Doch gab es schon etwa zwei Jahrzehnte vor der heute gebräuchlichen Jahrzählung eine Vorstufe, nämlich Zahlen mit drei Ziffern und einem vorangestellten i oder j – wobei diese Buchstaben klein oder groß geschrieben vorkommen.
Die Angabe J744 ist nach Meinung des Herausgebers der früheste Beleg für diese anfängliche Jahrzählung.
Das I oder J steht dabei vermutlich für Jesus.
Darf man diese drei Ziffern als 1744 lesen? – Möglich ist es, wenngleich um diese Zeit noch keine Angabe sicher ist.
Schließlich ist der sogenannte Elefant von Geristein zu erwähnen; untrennbar mit jenem Ort verbunden.
Wyss räsoniert in seiner Erzählung über die natürliche oder künstliche Entstehung der bizarren Felsgebilde am südwestlichen Ende des Geristein-Grats.
Man sieht dort einen hohen, leicht gebogenen und rundlich geformten Felsenzahn; dahinter als Abschluß einen markanten Felsenbuckel, mit einer großen, oben rundbogigen Öffnung – einem Portal. Dahinter findet sich ein zweiter, kleinerer Durchlaß.
Die Sandsteinformation als Abschluß des Grats gleicht von Norden wie von Süden her verblüffend dem Kopf eines Elefanten, wobei der Bogen des großen Felsentors einen Rüssel darstellt. – Die zweite kleine Öffnung deutet den Mund des Tiers – oder die Vorderbeine - an.
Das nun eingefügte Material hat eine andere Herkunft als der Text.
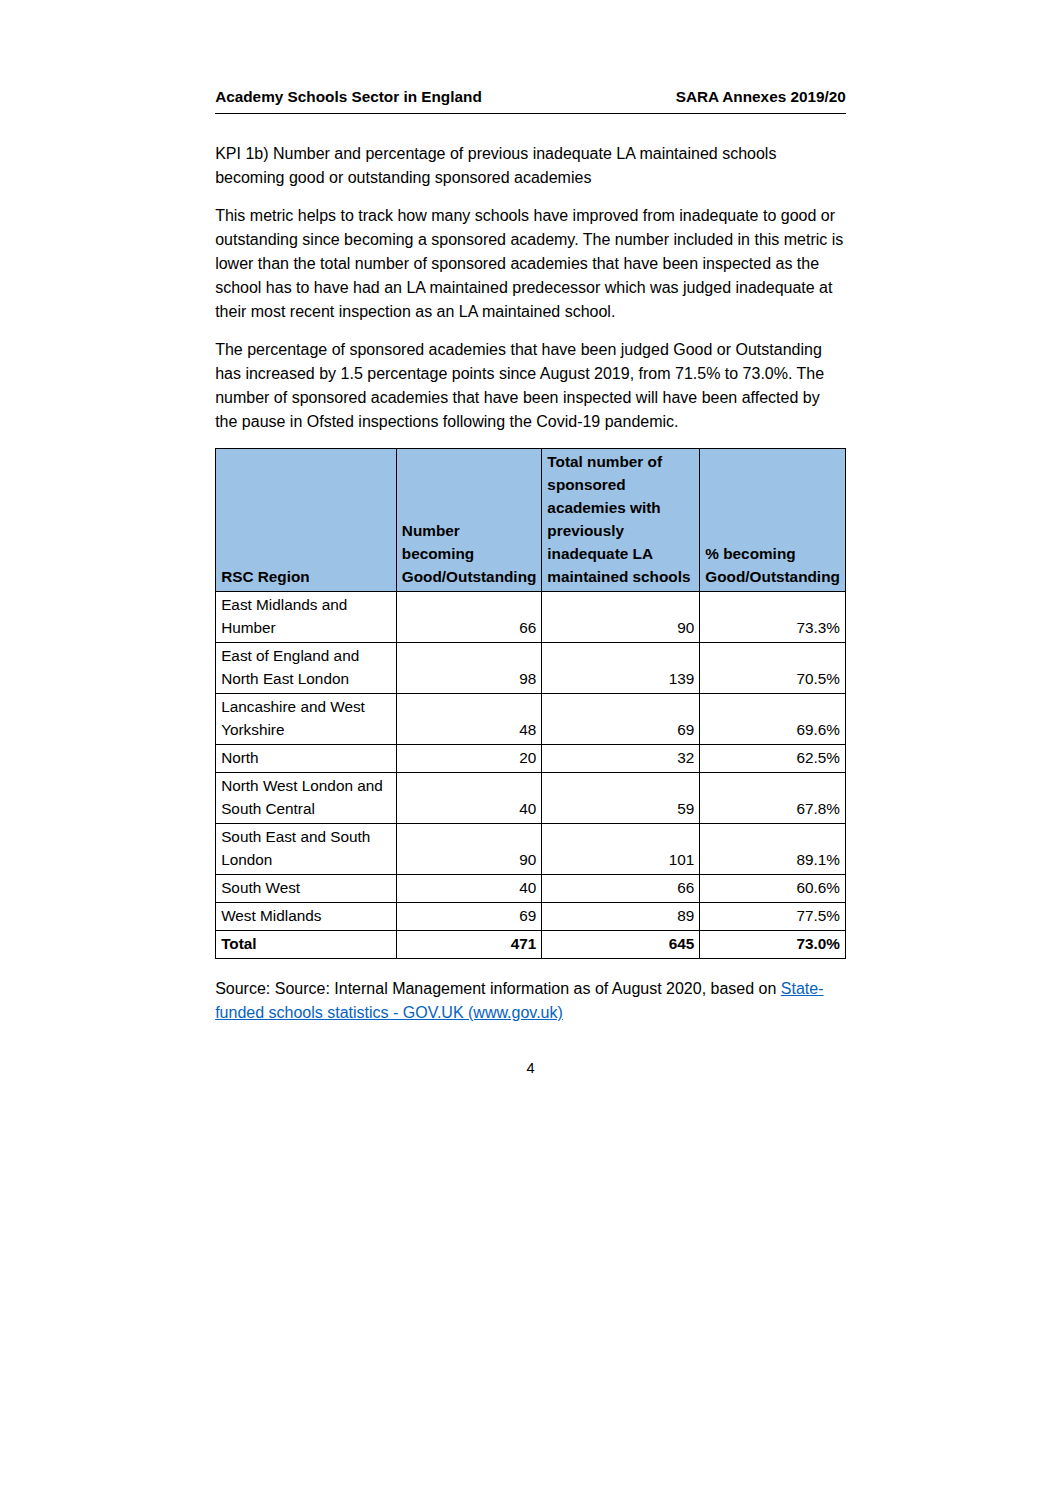Academy Schools Sector in England SARA Annexes 2019/20
KPI 1b) Number and percentage of previous inadequate LA maintained schools becoming good or outstanding sponsored academies
This metric helps to track how many schools have improved from inadequate to good or outstanding since becoming a sponsored academy. The number included in this metric is lower than the total number of sponsored academies that have been inspected as the school has to have had an LA maintained predecessor which was judged inadequate at their most recent inspection as an LA maintained school.
The percentage of sponsored academies that have been judged Good or Outstanding has increased by 1.5 percentage points since August 2019, from 71.5% to 73.0%. The number of sponsored academies that have been inspected will have been affected by the pause in Ofsted inspections following the Covid-19 pandemic.
| RSC Region | Number becoming Good/Outstanding | Total number of sponsored academies with previously inadequate LA maintained schools | % becoming Good/Outstanding |
| --- | --- | --- | --- |
| East Midlands and Humber | 66 | 90 | 73.3% |
| East of England and North East London | 98 | 139 | 70.5% |
| Lancashire and West Yorkshire | 48 | 69 | 69.6% |
| North | 20 | 32 | 62.5% |
| North West London and South Central | 40 | 59 | 67.8% |
| South East and South London | 90 | 101 | 89.1% |
| South West | 40 | 66 | 60.6% |
| West Midlands | 69 | 89 | 77.5% |
| Total | 471 | 645 | 73.0% |
Source: Source: Internal Management information as of August 2020, based on State-funded schools statistics - GOV.UK (www.gov.uk)
4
Der rundgeschliffene, westwärts leicht gebogenen Felsen, welcher die Figur des Elefanten überragt, läßt sich als Stoßzahn deuten, vielleicht auch als Mahnfinger.
Die bisherige Literatur ist zurückhaltend über diese Felsfigur, die im Volksmund seit eh und je Elefant genannt wird. - Man spürt das Unbehagen, sich über ein doch sehr deutliches Bild in Stein äußern zu müssen.